En resumen, los pobladores ibéricos ancestrales, como el individuo de La Braña, eran altos y atezados; con el Neolítico y la agricultura, se impuso un patrón de bajitos de piel clara –hasta hoy, algo más morena que en los nórdicos– que era evolutivamente favorable. En otras palabras: el tópico del español bajito como físicamente disminuido frente a las soberbias estaturas de los europeos del norte y del este cambia completamente de sentido. Por alguna razón, desde el comienzo del Neolítico la baja estatura fue una adaptación favorable para los ibéricos, un rasgo físico que les preparaba mejor para la supervivencia en su entorno concreto, mientras que los nórdicos eran altos por defecto. ¿Por qué fue así? Tardaremos unos meses en conocer las hipótesis de los investigadores; el estudio, aún sin publicar, se encuentra disponible en la web de prepublicaciones bioRxiv.org.

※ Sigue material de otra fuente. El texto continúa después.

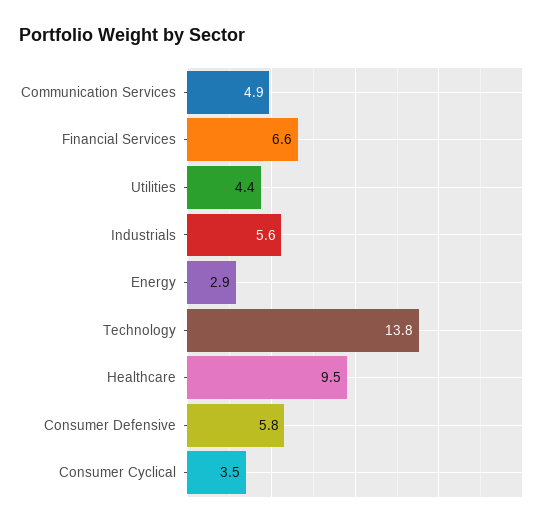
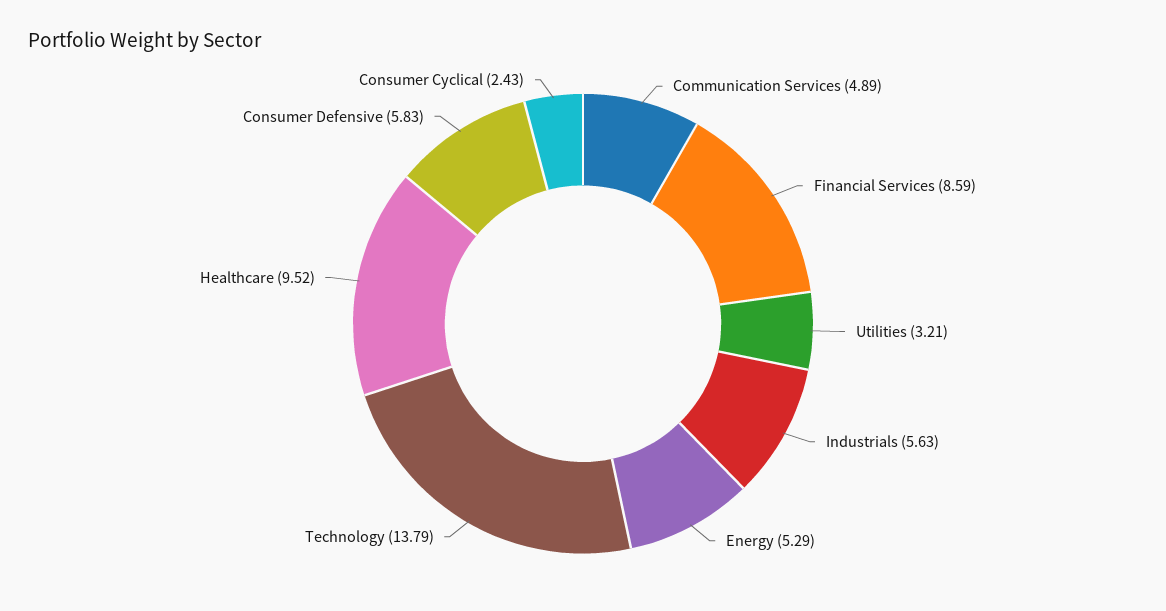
Financial Services: 6.6 -> 8.59
Utilities: 4.4 -> 3.21
Energy: 2.9 -> 5.29
Consumer Cyclical: 3.5 -> 2.43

Según me han informado Mathieson y Reich, actualmente está sometido a revisión en una revista, y hasta su publicación oficial no están autorizados a comentarlo.

El de la estatura no es el único rasgo en el que los investigadores han comprobado la acción de la selección natural o la ausencia de ella. Contrariamente a lo que esperaban, no detectaron selección en caracteres inmunológicos; según la teoría, la llegada de la agricultura propició el sedentarismo y el crecimiento de comunidades humanas más densas, lo que habría impuesto la necesidad de fortalecer el sistema inmunitario para hacer frente a las enfermedades transmisibles. Sin embargo, los científicos no han encontrado ninguna huella de este reforzamiento inmunológico en los genomas antiguos.

Por otra parte, los resultados revelan nuevas pistas sobre la conservación de la lactasa, la enzima capaz de degradar la lactosa que nos permite alimentarnos de la leche y que originalmente se perdía en los humanos después del destete. El estudio confirma trabajos previos según los cuales la persistencia de esta enzima en los adultos es de aparición tardía; surge en Europa central solo hace unos 4.300 años, y esto a pesar de que poblaciones ancestrales como los yamnaya siberianos se dedicaban al pastoreo, lo que sugiere que no aprovechaban la leche como recurso alimenticio.